A Synopsis of the Lieberman - Colman Letters

The Algemeiner Journal (NY) - June 22, 2000

Lieberman Refuses Plea from Colman to Urge Clemency for Pollard;
Hillary Bases her Pollard Stance on Lieberman's Opposition to His Release.

Senator Joseph Lieberman has refused to heed a plea from New York State Assemblyman Sam Colman that he urge the President to release Jonathan Pollard from prison, where he is serving an excessively harsh life sentence for passing classified information to Israel. Such action by Lieberman would constitute a disavowal of his original and present position contained in a joint letter signed by 60 other Senators, asking Clinton to reject clemency for Pollard.

In a letter on March 8, Colman wrote Lieberman that Hillary Clinton acknowledged the injustice of Pollard's sentence but stated that she could not take a position on the issue "because Senator Lieberman, a Jew, is against his release."

Colman added that he strongly disagrees with the position taken in some sectors of the Jewish community that Pollard can "rot in jail" because the energy expended on his case is not cost effective. He called Lieberman's attention to the fact that 'as the highest ranking Jewish office holder, "you do apparently speak on our behalf."

Lieberman, answering Colman on April 3, declared that 1) he does not speak for the Jewish community and 2) his modus operandi has always been that of "non-intervention" by legislators in criminal cases, which are the concern of the Judiciary and the only way that the Courts can be "free and independent."

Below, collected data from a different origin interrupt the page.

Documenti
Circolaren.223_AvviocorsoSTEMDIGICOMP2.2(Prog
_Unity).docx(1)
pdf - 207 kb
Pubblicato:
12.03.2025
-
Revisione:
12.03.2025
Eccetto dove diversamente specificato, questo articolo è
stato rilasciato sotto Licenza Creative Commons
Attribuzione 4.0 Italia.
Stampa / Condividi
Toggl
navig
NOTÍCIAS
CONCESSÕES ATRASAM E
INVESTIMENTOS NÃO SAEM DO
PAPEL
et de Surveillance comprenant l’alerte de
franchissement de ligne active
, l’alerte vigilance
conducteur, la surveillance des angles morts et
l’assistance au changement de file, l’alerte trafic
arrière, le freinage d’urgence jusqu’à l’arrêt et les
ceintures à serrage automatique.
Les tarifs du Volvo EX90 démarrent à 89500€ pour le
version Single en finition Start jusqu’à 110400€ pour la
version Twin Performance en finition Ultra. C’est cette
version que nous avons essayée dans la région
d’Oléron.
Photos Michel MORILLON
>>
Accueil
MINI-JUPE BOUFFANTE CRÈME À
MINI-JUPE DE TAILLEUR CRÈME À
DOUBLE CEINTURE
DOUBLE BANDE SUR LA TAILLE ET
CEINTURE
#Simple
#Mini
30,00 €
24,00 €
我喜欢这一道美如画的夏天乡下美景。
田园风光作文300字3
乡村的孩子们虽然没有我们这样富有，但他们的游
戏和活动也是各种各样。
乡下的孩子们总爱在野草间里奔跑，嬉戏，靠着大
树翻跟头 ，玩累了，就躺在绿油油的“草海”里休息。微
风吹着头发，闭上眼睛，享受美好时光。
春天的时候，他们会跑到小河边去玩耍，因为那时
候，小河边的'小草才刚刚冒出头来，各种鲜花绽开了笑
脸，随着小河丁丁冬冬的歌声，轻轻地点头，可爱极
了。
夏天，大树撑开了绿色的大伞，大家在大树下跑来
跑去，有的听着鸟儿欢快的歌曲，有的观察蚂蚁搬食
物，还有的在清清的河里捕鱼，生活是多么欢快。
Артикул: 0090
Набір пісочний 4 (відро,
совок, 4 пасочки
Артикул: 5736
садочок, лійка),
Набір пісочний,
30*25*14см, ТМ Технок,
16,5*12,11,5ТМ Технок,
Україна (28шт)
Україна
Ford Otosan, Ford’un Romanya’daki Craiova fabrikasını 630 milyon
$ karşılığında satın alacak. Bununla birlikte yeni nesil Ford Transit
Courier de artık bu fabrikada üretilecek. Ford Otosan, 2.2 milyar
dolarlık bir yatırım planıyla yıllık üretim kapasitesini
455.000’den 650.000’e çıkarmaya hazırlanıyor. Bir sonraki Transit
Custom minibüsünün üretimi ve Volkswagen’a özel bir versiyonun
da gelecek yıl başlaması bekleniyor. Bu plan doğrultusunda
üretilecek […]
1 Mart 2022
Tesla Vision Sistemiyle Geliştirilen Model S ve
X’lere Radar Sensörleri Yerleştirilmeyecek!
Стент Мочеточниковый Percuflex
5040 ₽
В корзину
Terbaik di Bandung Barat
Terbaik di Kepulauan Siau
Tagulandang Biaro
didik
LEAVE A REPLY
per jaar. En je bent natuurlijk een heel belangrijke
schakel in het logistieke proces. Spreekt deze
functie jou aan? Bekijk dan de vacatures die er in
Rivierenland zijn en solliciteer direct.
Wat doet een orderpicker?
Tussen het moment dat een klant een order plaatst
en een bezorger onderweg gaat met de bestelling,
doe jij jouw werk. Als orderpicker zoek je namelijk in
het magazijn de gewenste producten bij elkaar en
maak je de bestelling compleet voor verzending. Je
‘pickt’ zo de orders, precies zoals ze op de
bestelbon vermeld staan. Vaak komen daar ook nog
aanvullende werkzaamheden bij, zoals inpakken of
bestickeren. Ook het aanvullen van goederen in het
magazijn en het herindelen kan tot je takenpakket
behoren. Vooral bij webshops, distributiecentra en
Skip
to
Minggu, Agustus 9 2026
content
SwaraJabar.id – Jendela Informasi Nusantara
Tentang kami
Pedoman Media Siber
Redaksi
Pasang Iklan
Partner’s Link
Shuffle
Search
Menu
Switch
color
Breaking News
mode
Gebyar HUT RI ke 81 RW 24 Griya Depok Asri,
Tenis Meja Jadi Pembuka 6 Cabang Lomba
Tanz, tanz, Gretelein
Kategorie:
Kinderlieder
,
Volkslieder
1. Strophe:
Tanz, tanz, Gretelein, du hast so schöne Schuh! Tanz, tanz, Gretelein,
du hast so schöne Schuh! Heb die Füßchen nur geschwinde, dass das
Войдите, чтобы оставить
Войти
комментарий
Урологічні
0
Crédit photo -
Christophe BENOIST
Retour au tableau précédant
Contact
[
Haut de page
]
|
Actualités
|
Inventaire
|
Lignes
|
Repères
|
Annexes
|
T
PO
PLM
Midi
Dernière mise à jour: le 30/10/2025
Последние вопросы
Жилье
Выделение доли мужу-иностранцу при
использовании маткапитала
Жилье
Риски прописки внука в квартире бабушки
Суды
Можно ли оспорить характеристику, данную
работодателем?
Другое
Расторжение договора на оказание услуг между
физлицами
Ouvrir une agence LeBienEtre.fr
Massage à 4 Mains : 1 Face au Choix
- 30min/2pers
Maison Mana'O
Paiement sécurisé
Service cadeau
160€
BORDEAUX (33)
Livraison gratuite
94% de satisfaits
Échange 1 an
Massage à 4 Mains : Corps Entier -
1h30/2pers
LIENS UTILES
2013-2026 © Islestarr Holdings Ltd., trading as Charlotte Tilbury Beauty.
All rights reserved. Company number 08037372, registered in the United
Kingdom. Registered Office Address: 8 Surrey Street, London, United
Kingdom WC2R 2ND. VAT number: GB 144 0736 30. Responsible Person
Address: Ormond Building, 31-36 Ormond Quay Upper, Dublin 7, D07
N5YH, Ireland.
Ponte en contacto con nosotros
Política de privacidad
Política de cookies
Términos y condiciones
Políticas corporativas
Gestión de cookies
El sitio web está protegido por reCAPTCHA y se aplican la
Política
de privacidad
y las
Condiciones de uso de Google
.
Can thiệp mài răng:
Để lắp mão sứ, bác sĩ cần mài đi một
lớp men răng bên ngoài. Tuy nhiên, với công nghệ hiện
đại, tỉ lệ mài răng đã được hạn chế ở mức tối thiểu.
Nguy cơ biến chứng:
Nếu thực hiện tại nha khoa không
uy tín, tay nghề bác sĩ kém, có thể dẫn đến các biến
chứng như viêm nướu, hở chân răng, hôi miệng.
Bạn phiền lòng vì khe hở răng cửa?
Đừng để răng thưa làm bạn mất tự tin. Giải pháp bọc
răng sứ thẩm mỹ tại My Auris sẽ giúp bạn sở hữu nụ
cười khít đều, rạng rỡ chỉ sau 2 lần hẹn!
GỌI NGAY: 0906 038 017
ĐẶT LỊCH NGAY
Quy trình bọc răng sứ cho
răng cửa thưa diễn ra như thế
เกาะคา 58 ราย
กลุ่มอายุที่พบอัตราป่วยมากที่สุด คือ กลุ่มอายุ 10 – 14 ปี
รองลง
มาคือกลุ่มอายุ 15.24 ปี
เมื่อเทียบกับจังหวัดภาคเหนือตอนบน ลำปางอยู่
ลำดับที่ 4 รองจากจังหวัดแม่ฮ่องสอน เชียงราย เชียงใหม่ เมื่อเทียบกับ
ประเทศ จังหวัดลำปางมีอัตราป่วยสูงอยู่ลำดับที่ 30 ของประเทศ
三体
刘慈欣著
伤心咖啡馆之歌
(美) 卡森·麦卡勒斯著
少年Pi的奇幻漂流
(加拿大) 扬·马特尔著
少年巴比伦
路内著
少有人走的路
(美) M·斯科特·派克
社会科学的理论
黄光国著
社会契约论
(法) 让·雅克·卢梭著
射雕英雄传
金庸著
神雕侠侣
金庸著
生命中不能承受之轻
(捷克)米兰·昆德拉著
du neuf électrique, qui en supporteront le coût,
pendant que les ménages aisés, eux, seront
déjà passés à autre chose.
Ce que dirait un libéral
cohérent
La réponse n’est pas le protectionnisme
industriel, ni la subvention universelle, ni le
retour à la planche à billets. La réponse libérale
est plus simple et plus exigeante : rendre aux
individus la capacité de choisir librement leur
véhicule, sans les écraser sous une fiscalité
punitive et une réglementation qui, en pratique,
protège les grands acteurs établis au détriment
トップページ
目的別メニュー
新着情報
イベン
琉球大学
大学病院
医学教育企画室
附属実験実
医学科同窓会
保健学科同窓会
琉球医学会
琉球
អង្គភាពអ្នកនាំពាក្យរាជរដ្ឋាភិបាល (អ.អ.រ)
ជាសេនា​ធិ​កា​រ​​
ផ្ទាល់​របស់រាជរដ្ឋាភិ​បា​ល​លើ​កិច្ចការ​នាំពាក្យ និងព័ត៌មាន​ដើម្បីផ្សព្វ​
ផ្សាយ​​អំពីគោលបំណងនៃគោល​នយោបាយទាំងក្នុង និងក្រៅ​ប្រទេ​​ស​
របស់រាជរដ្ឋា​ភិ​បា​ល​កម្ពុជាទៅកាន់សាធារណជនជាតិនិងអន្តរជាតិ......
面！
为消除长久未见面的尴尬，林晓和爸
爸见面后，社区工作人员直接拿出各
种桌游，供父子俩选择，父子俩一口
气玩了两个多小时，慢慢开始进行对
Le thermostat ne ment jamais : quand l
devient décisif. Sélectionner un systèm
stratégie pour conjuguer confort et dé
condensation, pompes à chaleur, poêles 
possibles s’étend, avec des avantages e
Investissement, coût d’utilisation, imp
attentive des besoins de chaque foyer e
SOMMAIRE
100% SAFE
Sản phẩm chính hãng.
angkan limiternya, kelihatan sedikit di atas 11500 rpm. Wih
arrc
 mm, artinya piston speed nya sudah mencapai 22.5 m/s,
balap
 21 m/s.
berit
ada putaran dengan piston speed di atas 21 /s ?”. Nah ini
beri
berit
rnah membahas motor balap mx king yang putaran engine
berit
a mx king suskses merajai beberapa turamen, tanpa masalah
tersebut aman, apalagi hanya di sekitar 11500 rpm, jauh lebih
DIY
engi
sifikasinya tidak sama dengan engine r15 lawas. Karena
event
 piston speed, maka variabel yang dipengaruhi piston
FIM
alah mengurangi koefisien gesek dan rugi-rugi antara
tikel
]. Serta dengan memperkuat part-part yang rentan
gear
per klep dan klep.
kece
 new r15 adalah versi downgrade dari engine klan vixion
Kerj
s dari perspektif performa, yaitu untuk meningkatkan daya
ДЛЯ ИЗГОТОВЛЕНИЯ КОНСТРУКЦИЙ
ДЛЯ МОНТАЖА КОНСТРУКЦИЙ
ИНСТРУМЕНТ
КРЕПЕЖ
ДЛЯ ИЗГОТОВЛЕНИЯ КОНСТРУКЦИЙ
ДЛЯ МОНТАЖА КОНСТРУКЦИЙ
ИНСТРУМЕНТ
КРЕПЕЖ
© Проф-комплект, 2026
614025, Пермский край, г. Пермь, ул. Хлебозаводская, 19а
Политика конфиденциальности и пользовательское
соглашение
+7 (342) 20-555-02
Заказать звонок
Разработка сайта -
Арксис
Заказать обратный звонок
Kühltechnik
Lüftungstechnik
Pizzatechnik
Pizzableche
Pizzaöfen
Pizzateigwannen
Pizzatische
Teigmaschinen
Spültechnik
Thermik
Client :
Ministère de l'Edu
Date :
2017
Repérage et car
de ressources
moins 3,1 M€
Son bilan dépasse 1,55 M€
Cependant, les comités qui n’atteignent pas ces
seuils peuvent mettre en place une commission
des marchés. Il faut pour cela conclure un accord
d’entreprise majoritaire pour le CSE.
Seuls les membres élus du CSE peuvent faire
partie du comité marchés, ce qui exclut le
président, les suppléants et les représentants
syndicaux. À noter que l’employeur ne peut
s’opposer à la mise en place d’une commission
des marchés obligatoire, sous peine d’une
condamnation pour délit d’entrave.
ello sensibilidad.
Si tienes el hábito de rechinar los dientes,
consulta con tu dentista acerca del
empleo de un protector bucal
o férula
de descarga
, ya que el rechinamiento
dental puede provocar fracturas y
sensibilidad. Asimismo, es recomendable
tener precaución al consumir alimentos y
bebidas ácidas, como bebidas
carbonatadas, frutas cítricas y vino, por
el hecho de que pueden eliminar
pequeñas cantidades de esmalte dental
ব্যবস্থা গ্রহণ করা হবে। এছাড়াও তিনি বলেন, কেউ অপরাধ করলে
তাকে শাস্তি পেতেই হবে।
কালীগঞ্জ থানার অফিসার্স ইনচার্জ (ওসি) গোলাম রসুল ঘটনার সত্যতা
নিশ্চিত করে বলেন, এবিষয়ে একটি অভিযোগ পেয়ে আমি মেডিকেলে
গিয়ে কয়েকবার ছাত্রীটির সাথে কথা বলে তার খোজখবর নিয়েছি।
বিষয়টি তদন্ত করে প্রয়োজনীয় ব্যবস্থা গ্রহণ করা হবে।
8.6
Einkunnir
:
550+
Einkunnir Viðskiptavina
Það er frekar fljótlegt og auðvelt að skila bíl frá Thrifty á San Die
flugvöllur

A week later, Colman pointed out in his next letter that Lieberman had, indeed, already violated his own personal non-interference directive when he persuaded 60 other senators to sign a letter to the President "to express our strongest opposition to any commutation of the life sentence given to Jonathan Pollard for betraying our country" and asking Clinton to "deny clemency in the interest of justice and in the interest of national security."

Colman pointed out that then Secretary of Defense Caspar Weinberger last-minute and still secret memorandum to the sentencing judge 15 years ago is what resulted in Pollard's life sentence, and that Weinberger himself "had actually called for Pollard's release from prison seven years ago."

"It was Weinberger's political interference which gave Pollard a life sentence and it was your political interference which keeps him in prison."

Lieberman answering Colman on May 10, insisted that he had in no way initiated the letter to Clinton to deny Pollard clemency, and that it was not referred to by anyone but Colman as "the Lieberman letter". Rather, he wrote, it was initiated by Sen. Shelby, Chairman of the Senate Intelligence Committee and Sen. Kerry, its ranking Democrat.

Lieberman added that he was the 56th senator to sign the letter. It did not, he claimed, violate his noninterference policy because it urged the President not to be influenced by political pressure but only to consider the merits of the case itself.

In his final letter to Lieberman on June 1, Colman said that first of all, the letter is referred to by everyone as the "infamous Lieberman letter," possibly because his is the most significant signature on that document."

His second point harkened back to his first letter to Lieberman in which he stated that Pollard had been "arrested as an American but punished as a Jew." He wrote June 1 that, "We Jews in America will truly be first class citizens only when we have the courage to state openly and publicly that we will not accept a double standard of justice.

"When a Jew commits a crime, he should be punished, but not more severely than another American in similar circumstances," he continued. "As equal American citizens we must reject the 'compliment' of the anti-Semites that more is expected of us and therefore a more severe sentence is warranted."

Senator Lieberman has not responded to this letter.